Source material: Begin

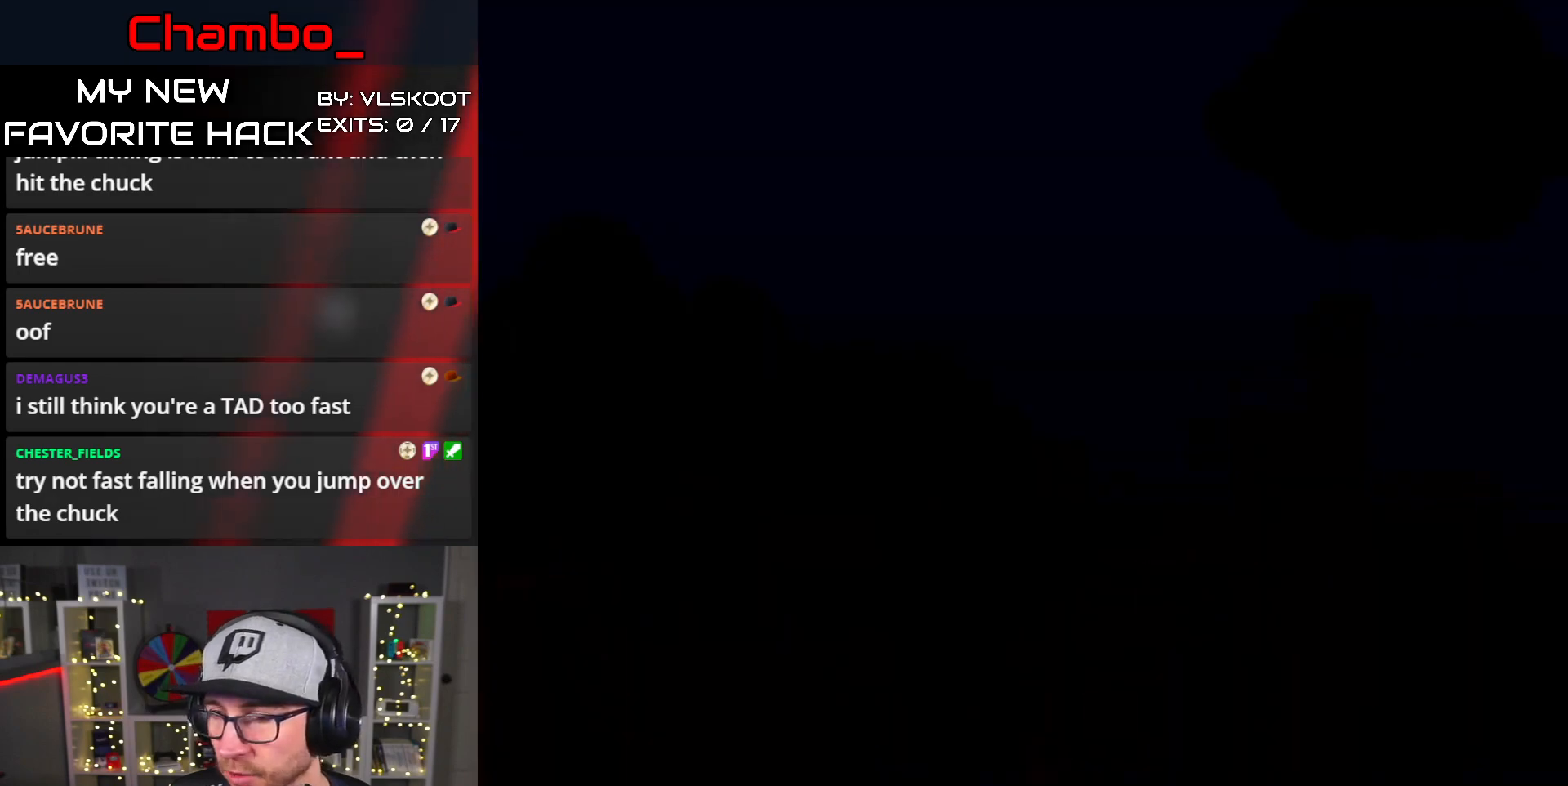
Gameplay with a controller (Nintendo layout); each line is a JSON object with the inputs held at the frame after it. "events" lists button and stick changes between this image and that frame as [ms after this image, input, new state], when the widget could be followed in between. Not read: L1 L3 R1 R3 START.
{"buttons": [], "events": [[117, "A", "up"]]}
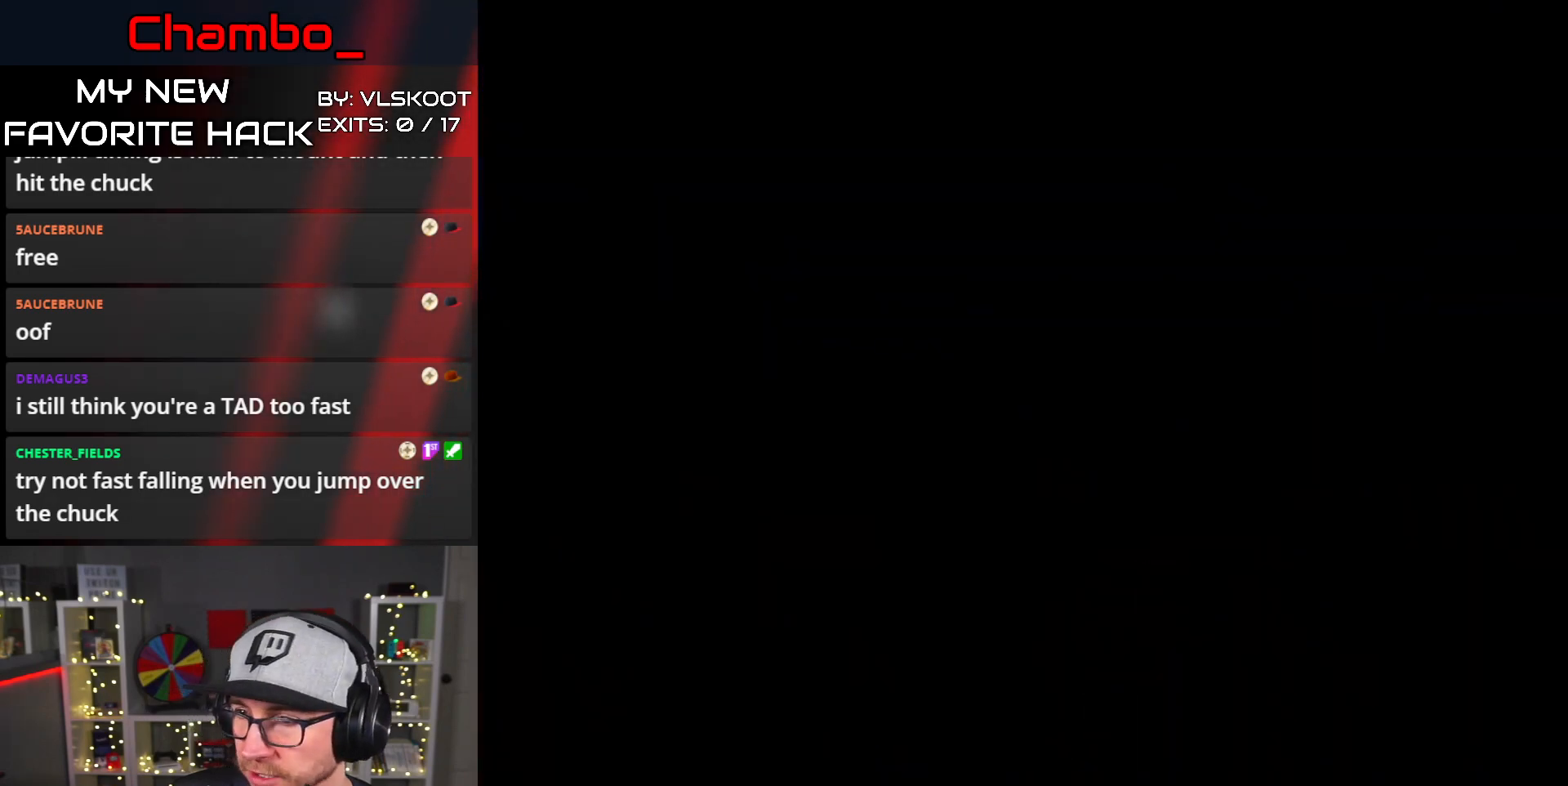
{"buttons": [], "events": []}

Source material: End

For this exercise, copy every line of the data that holds "buttons".

-- Completed task --
{"buttons": [], "events": [[117, "A", "up"]]}
{"buttons": [], "events": []}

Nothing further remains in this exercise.